* [Work instructions] Examine the data line by line and report how many lines include the word "left", with no additional output.

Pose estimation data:

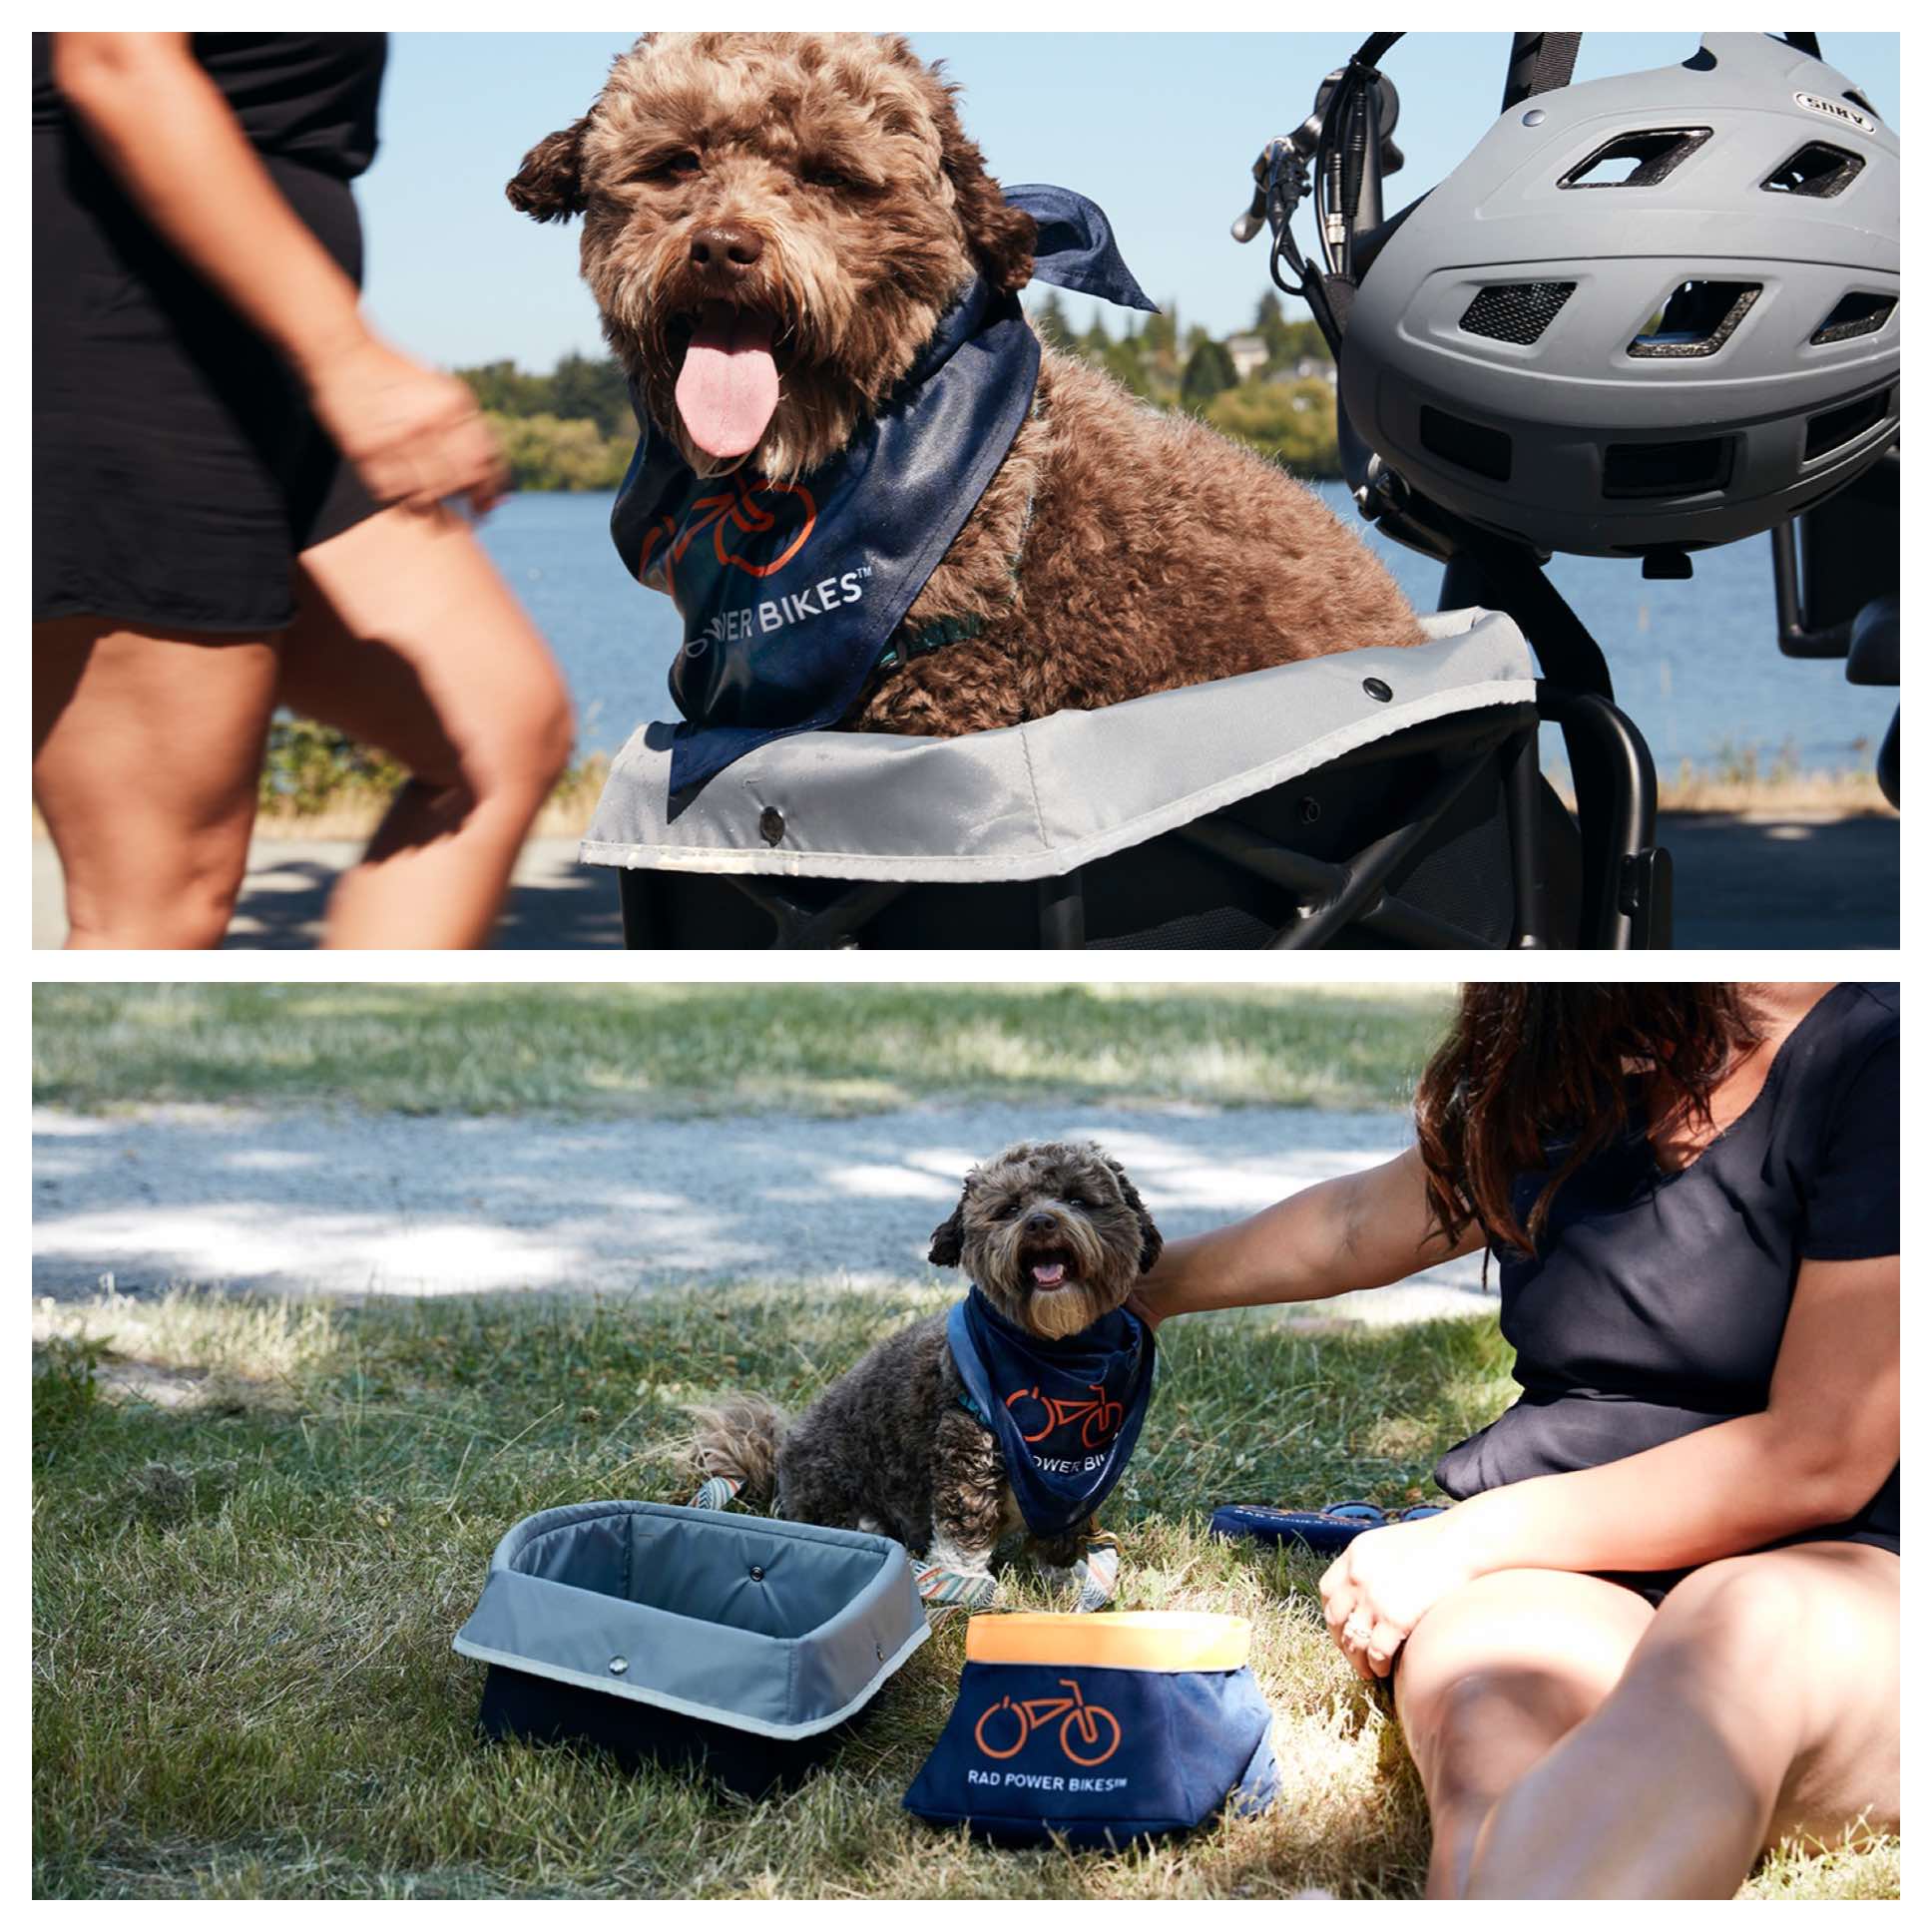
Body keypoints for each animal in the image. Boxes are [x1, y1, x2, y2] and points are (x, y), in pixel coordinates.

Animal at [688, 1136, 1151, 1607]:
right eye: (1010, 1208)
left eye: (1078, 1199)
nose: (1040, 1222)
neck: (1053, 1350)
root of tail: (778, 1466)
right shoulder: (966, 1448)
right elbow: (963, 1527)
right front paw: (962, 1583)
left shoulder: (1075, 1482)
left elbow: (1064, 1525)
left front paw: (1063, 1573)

* [Result below] 4